When you walk, the rhythm of your movements, just like the sound of your voice, is delightfully familiar. Your baby has been moving with you for the last nine months, and it feels good to keep that going by riding in a sling, a carrier, or in your arms. Even your simplest soothing gestures may be wonderfully recognizable. “A lot of women rub their belly when they’re pregnant—after the baby is born, I’ll see them unconsciously rub the baby’s back in the same way,” Dr. Riley says.
You’re her port in a storm.
For baby, even a visit to the grocery store is full of stimuli. A wedding, a trip to the mall, or just a little trouble getting to sleep can be overwhelming. When that happens, she turns to you. “If you’re calm, your energy and everything about you tells your baby that everything is fine, that you will take care of her,” says Jenn Berman, PhD, a psychotherapist and the author of The A to Z Guide to Raising Happy, Confident Kids (New World Library). That doesn’t mean she’ll never melt down, of course, but when she does, you put her needs first. “One of the keys to parenting is to read your baby’s cues,” Berman says. When you sense that your baby’s had enough of something and you whisk her away, you’re reinforcing that the two of you are a team and that you’ll work to keep her happy and comfortable.
You teach limits.
“A baby with limits is a baby who is secure in his world,” says Caroline Winkler, coauthor of The Pocket Parent (Workman). Limits protect baby from consequences, whether it’s a burnt finger or your disapproval. And even a baby as young as 4 months can be taught some boundaries. “When I would put my youngest child in the backpack, he would grab fistfuls of hair and pull—hard,” Winkler says. “Even if it didn’t hurt—and it did!—I had to teach him that hair pulling is not okay. So every time he pulled, I would take off the backpack and say, ‘No hair pulling.
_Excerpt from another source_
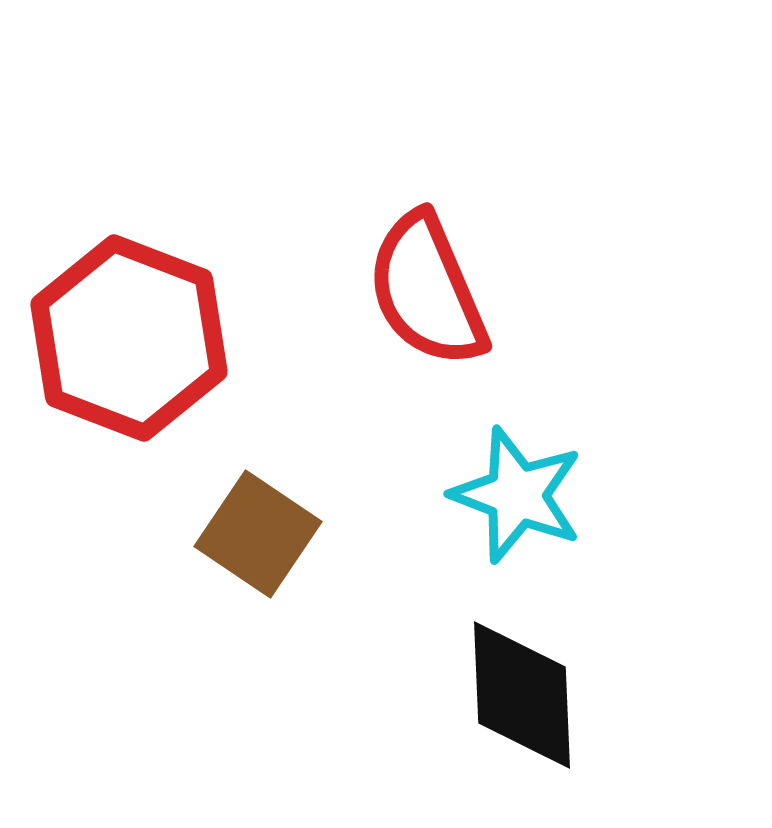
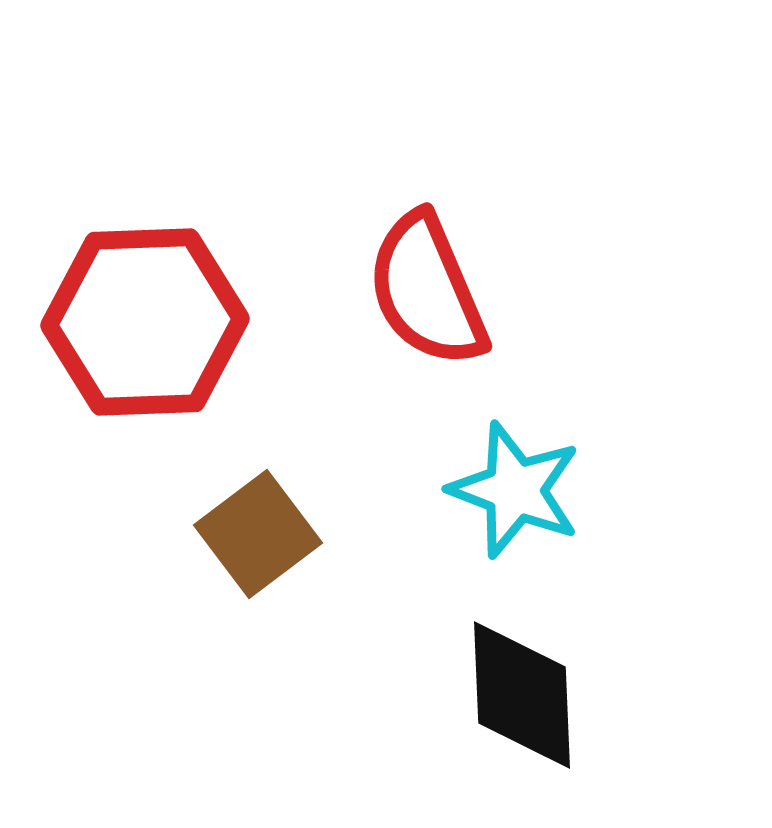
red hexagon: moved 16 px right, 16 px up; rotated 23 degrees counterclockwise
cyan star: moved 2 px left, 5 px up
brown square: rotated 19 degrees clockwise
Hair pulling hurts.’ It took a while, and we were late for everything, but he did get it.” By showing those kinds of guidelines, you’re teaching him rules for eventually taking care of himself.
You talk to her.
By the time your baby is old enough to start responding, you’ve said thousands of words to her. You’ve narrated diaper changes and meals and trips to the store. Through you, she’s learning the language of her world. “Their ability to comprehend is vastly larger than their ability to express themselves,” says Jamie Loehr, MD, pediatrician and coauthor of The Playskool Guide to Baby’s First Year (Sourcebooks). As your baby nears her first birthday and is trying to speak, no one will understand her better than you. “You’ll also see your baby following directions,” adds Dr. Loehr’s coauthor, Jen Meyers, like lifting up arms so that you can take off a shirt. “When you see that understanding, you can try to teach some sign language — the hands are so much more dexterous than the vocal cords.” Even if you don’t plan on teaching signs for “milk” or “more,” you may see baby inventing signs of her own. Our whole family now uses a sign created by my youngest to signal “give me that”: an extended hand tapping fingers to thumb. It’s easier for all the kids to share when they revert to that early form of communication.
You keep him safe.
It’s not easy to make a house, or even a few rooms, safe for a crawling baby. “You have to get down on the floor to see the tempting things from his level,” Dr. Loehr says. “If the plants are what he can see, he’s going to crawl over and play in that dirt.” Moving the plant for a few months, putting locks on the toilet, and shifting breakables up and away are gifts to your baby. “When you babyproof and put in the outlet plugs and everything, you’re creating an environment where he can have free range,” Meyers says. “It says yes, when so much of the rest of the world is no, no, no.”
You love her—and she knows it!
Whether it’s blowing raspberries on a delicious tummy, flying the airplane spoon full of food into a waiting mouth, or cuddling and comforting at bedtime, every single day you do things that convey to your baby that you’re smitten. You love her, and she knows it with every particle of her being. Of course she loves you back!